## Texte de la page
------------------------------------------------------------------------

C’est dans ce contexte terrible que la situation bascule, 50 ans plus tard, en -537. Les Perses viennent de vaincre Babylone. L’empereur perse Cyrus II n’a pas le même style de pouvoir que les Babyloniens. Il va permettre aux différents peuples rassemblés sous son autorité de jouir d’une certaine autonomie. Il va surtout autoriser une partie des populations déportées à rentrer de leur exil, à revenir sur leurs terres. Et le peuple hébreu est concerné. Oui, voici le rétablissement de Sion auquel le Psaume fait référence, ce retour espéré mais imprévu, qui leur donne l’impression d’être « comme des gens qui font un rêve. »

Cette expression suggère que le Psaume a été rédigé peu après ce retour sur la Terre promise. La joie domine, même s’il y a quelques réserves dont nous parlerons dans un instant. Il y a des rires, des cris de joie qui résonnent. Il y a aussi cette idée importante que c’est Dieu qui a agi : la bonne nouvelle n’est pas un hasard, une chance, un accident, elle n’est pas non plus le fruit des efforts des Israélites, qui, ils l’ont bien compris, auraient pu rester à Babylone pour toujours. Cette bonne nouvelle qu’ils célèbrent appartient à un projet global d’amour, à une promesse de fidélité et de bénédiction…

Plusieurs éléments nous font cependant comprendre que le retour n’est pas idyllique. La lecture d’autres livres bibliques bien sûr, mais aussi les recherches des archéologues, nous renseignent sur le sujet. Car en -587, quand Babylone avait vaincu Jérusalem, toute la population n’avait pas été exilée. Une petite partie était restée, les plus pauvres, les plus faibles. Pendant un demi-siècle, comme d’autres peuples voisins, ils ont pris la place de ceux qui avaient été déportés. Ils ne voient pas pourquoi ils devraient abandonner ce qui était devenu leur propriété en faveur de ceux qui avaient vécu pendant plusieurs décennies à l’étranger… Il y a donc ceux qui sont restés sur le territoire d’Israël et de Juda. Mais il y a aussi ceux qui sont restés à Babylone, et qui soit n’ont pas pu rentrer, soit ne l’ont pas voulu, ce qui là aussi peut se comprendre, car certains s’étaient sûrement installés et avaient pu construire des situations intéressantes tout en étant en exil. Bref, ceux qui rentrent sont confrontés à ceux qui ne sont pas partis, ils regrettent aussi de ne pas être accompagnés de ceux qui ne rentrent pas, et ils doivent entamer une reconstruction de ce qui avait été détruit. Le retour n’est pas complet, la libération est bien engagée mais pas encore achevée. Le retour n’empêche pas les larmes, et c’est une façon de comprendre les pleurs de celui qui part pour semer.

------------------------------------------------------------------------

## Entrées extraites
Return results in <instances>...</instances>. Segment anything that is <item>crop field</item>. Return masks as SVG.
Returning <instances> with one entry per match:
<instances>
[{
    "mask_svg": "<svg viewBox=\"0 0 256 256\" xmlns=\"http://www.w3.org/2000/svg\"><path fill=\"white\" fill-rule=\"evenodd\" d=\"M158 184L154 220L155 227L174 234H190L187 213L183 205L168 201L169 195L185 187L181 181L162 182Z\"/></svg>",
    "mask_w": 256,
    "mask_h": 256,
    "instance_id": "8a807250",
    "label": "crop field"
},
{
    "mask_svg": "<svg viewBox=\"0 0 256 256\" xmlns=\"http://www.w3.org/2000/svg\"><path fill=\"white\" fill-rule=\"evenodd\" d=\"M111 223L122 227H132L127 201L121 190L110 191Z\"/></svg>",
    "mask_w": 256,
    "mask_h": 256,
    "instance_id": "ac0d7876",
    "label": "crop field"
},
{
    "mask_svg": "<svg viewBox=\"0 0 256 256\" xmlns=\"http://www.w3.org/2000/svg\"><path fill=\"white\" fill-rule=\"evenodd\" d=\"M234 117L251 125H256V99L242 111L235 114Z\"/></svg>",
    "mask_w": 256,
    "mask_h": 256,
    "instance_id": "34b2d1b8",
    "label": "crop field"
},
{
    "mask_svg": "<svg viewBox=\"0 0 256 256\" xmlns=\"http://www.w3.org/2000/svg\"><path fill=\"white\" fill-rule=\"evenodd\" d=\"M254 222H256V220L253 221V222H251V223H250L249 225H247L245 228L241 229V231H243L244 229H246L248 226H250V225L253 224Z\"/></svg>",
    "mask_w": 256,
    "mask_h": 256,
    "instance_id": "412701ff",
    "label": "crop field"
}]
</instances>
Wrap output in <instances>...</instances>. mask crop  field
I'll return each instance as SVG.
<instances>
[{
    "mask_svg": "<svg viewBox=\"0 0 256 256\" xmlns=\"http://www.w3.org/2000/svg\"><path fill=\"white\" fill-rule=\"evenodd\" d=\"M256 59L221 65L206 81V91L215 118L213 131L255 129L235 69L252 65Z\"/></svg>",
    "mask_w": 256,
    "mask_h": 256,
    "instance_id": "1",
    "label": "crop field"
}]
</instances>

------------------------------------------------------------------------

## Consigne écrite 1
Repérez chaque ligne des entrées qui contient le mot « rule » et recopiez-la en respectant la casse.
## Consigne écrite 2
Prolongez le texte sur le retour d'exil des Hébreux à partir de sa dernière phrase.

## Réponse attendue 1
    "mask_svg": "<svg viewBox=\"0 0 256 256\" xmlns=\"http://www.w3.org/2000/svg\"><path fill=\"white\" fill-rule=\"evenodd\" d=\"M158 184L154 220L155 227L174 234H190L187 213L183 205L168 201L169 195L185 187L181 181L162 182Z\"/></svg>",
    "mask_svg": "<svg viewBox=\"0 0 256 256\" xmlns=\"http://www.w3.org/2000/svg\"><path fill=\"white\" fill-rule=\"evenodd\" d=\"M111 223L122 227H132L127 201L121 190L110 191Z\"/></svg>",
    "mask_svg": "<svg viewBox=\"0 0 256 256\" xmlns=\"http://www.w3.org/2000/svg\"><path fill=\"white\" fill-rule=\"evenodd\" d=\"M234 117L251 125H256V99L242 111L235 114Z\"/></svg>",
    "mask_svg": "<svg viewBox=\"0 0 256 256\" xmlns=\"http://www.w3.org/2000/svg\"><path fill=\"white\" fill-rule=\"evenodd\" d=\"M254 222H256V220L253 221V222H251V223H250L249 225H247L245 228L241 229V231H243L244 229H246L248 226H250V225L253 224Z\"/></svg>",
    "mask_svg": "<svg viewBox=\"0 0 256 256\" xmlns=\"http://www.w3.org/2000/svg\"><path fill=\"white\" fill-rule=\"evenodd\" d=\"M256 59L221 65L206 81V91L215 118L213 131L255 129L235 69L252 65Z\"/></svg>",

## Réponse attendue 2
En effet, le Psaume se poursuit avec cette image agricole : celui qui part en pleurant est chargé de semences ; à son retour, ce sera un moissonneur criant de joie pour l’abondance des gerbes récoltées. L’ensemencement, accompagné de larmes, mais aussi d’espérance, correspond peut-être au présent de celui qui prie, alors que le retour des moissons appartient peut-être à l’avenir. Autrement dit, rentrant d’exil, le peuple n’oublie pas qu’il reste en partie dispersé, mais il prépare et espère un rétablissement complet, qui sera même commenté par les nations, c’est-à-dire les autres peuples. C’est pourquoi le Psaume souligne que le dénouement heureux des épreuves vient de Dieu : attribuer cette délivrance au Seigneur, c’est bien sûr lui dire merci, mais c’est aussi un témoignage pour celles et ceux qui doutaient de son existence, de sa volonté, de sa capacité à faire évoluer voire à faire basculer une situation dramatique.

Ce rétablissement complet et entier est un vrai motif d’espérance, car le retour partiel d’exil, nous l’avons dit, a été comme une surprise extraordinaire pour les croyants. Mais ce retour partiel rappelle bien sûr d’autres délivrances extraordinaires, et en particulier l’Exode, la sortie de l’esclavage en Égypte et l’Alliance qui s’en est suivie. Oui, Dieu a déjà libéré son peuple dans le passé pour lui donner la Terre promise ; récemment, c’est le Perse Cyrus II qui est l’instrument de la volonté de Dieu en autorisant ce début de retour. Ce sont des raisons très sérieuses d’espérer une réunion et une réconciliation complètes, peut-être même au-delà du seul peuple élu… Il y a déjà eu plusieurs délivrances, d’autres sont donc possibles !

La joie de la liberté retrouvée est ainsi doublée de la perspective d’une joie encore plus grande, cette joie ultime et parfaite d’un temps proche de nous mais pas encore accompli. La joie et les larmes d’aujourd’hui permettent de semer avec confiance, les récoltes de demain seront abondantes.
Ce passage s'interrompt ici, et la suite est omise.